Other speakers are to be Michelle Harvey, project manager, Environmental Defense Fund, Bentonville office; Greg Van Buskirk, research fellow and manager, product development, The Clorox Co.; and Catherine Greener, cofounder, Cleargreen Advisors.

Procter & Gamble reports sales rise

CINCINNATI - Procter & Gamble Co. is slowly luring back budget-battered consumers to its big brands, while attracting new buyers around the globe by getting more products into emerging markets such as India and China.

Procter & Gamble reported Wednesday that net income was $3.08 billion, or $1.02 per share, down from $3.3 billion, or $1.06 a year ago. Sales rose nearly 2 percent to $20.1 billion. Analysts surveyed by Thomson Reuters expected, on average, $1 per share on revenue of $20.2 billion for the July-September quarter.

Procter & Gamble shares rose 22 cents to $63.08 in Wednesday trading. They have traded in a 52-week range of $39.37 to $64.58.

Demand down; Whirlpool profit falls

BENTON HARBOR, Mich. - Whirlpool Corp., the world’s biggest appliance maker, said Wednesday that price competition pulled its third-quarter revenue and shipments down 3 percent in the U.S. and kept revenue nearly flat worldwide, compared with a year earlier.

The company, which makes refrigerators in Fort Smith, saw demand rebound last winter with the arrival of federal rebates on energy-efficient appliances. And it still expects U.S. shipments to rise 3 percent overall for the year.

But that’s down from an earlier company forecast for a 5 percent increase.

Whirlpool said it earned $79 million, or $1.02 per share, in the quarter, compared with $87 million, or $1.15 per share, a year earlier. Excluding the $1.20-per-share cost of settling federal price-fixing charges, Whirlpool earned $2.22 per share. That adjusted figure was much higher than the average forecast for $1.76 per share from analysts polled by Thomson Reuters, who usually remove onetime items.

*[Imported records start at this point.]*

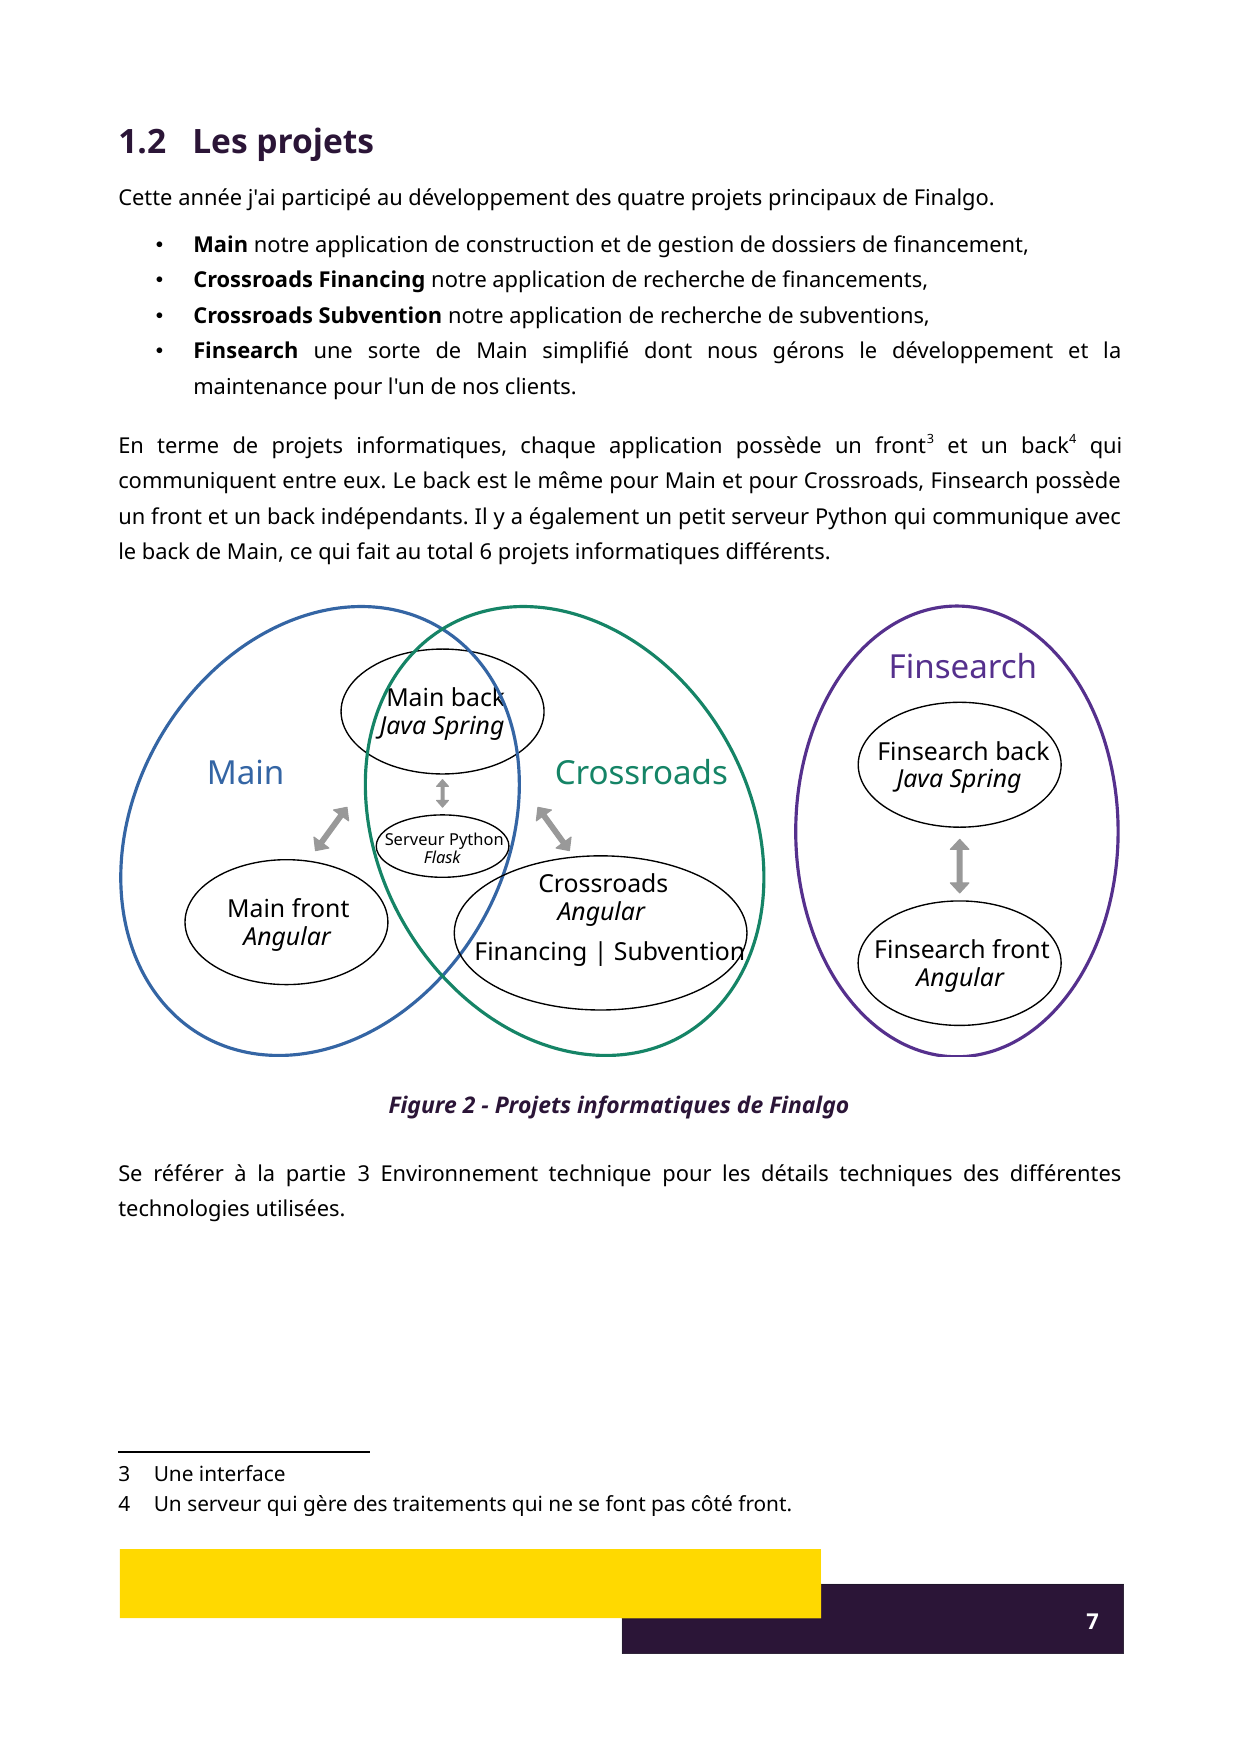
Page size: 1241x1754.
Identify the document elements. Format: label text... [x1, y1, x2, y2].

text Cette année j'ai participé au développement des quatre projets principaux de Finalgo. [118, 176, 1122, 212]
list Crossroads Subvention notre application de recherche de subventions, [156, 294, 1122, 330]
text Un serveur qui gère des traitements qui ne se font pas côté front. [118, 1488, 1122, 1517]
text Se référer à la partie 3 Environnement technique pour les détails techniques des différentes technologies utilisées. [118, 1120, 1122, 1223]
text En terme de projets informatiques, chaque application possède un front et un back qui communiquent entre eux. Le back est le même pour Main et pour Crossroads, Finsearch possède un front et un back indépendants. Il y a également un petit serveur Python qui communique avec le back de Main, ce qui fait au total 6 projets informatiques différents. [118, 424, 1122, 566]
subtitle 1.2 Les projets [118, 118, 1122, 164]
picture [119, 1549, 1124, 1654]
list Crossroads Financing notre application de recherche de financements, [156, 259, 1122, 294]
list Main notre application de construction et de gestion de dossiers de financement, [156, 223, 1122, 259]
list Finsearch une sorte de Main simplifié dont nous gérons le développement et la maintenance pour l'un de nos clients. [156, 330, 1122, 401]
text Figure 2 - Projets informatiques de Finalgo [118, 1088, 1122, 1120]
text Se référer à la partie 3 Environnement technique pour les détails techniques des différentes technologies utilisées. [118, 566, 1122, 1088]
text Une interface [118, 1458, 1122, 1488]
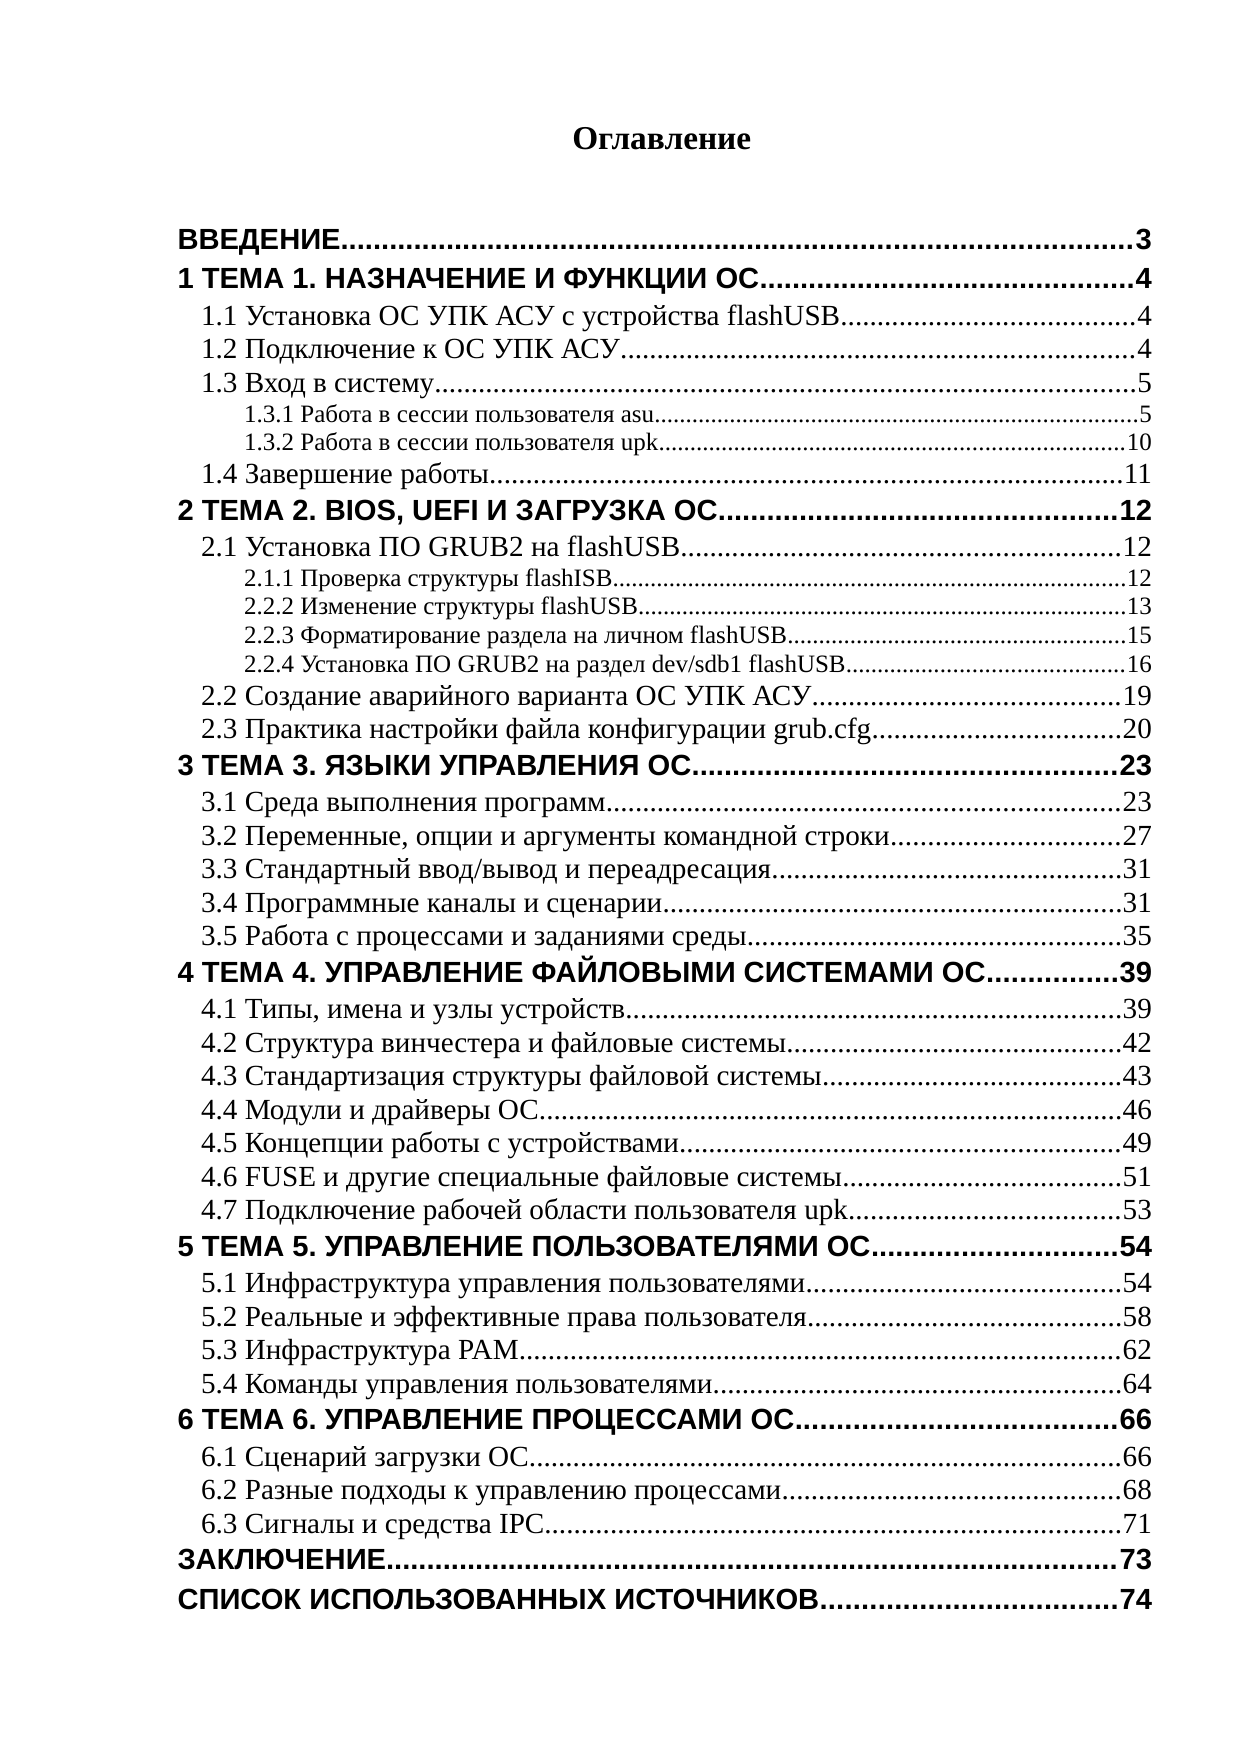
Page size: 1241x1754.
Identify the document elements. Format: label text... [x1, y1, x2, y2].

Brian Sozzi of Wall Street Strategies Inc. said three factors put Whirlpool in a “downdraft in the U.S.” in the third quarter: allegations that mortgage lenders cut corners on foreclosures; soft midyear housing data; and falling demand with the end of the tax credit and rebates.

Whirlpool shares fell $3.48, or 4.1 percent, to $81.04 in Wednesday trading.

Dubai World: Lenders back debt deal

DUBAI, United Arab Emirates - Dubai World has secured full creditor support for its $24.9 billion restructuring plan, a spokesman for the indebted state conglomerate said Wednesday.

The deal closes one chapter in Dubai’s efforts to get its financial house in order nearly a year after it shocked global markets by acknowledging that it couldn’t repay all its bills.

State-owned Dubai World announced last month that nearly all its creditors had signed onto the debt-restructuring plan, which extends the amount of time the firm has to repay lenders. The lack of total agreement could have drawn it into protracted and potentially costly legal wrangling.

Dubai World gained full support after a U.S. distressed debt firm that had been holding out on the deal sold a $5 million sliver of debt to Deutsche Bank, according to a report Wednesday in the Financial Times.

Deutsche Bank spokesman Michael Lermer declined to comment, citing a possible relationship with a client. The New York-based debt firm, Aurelius Capital Management, couldn’t immediately be reached.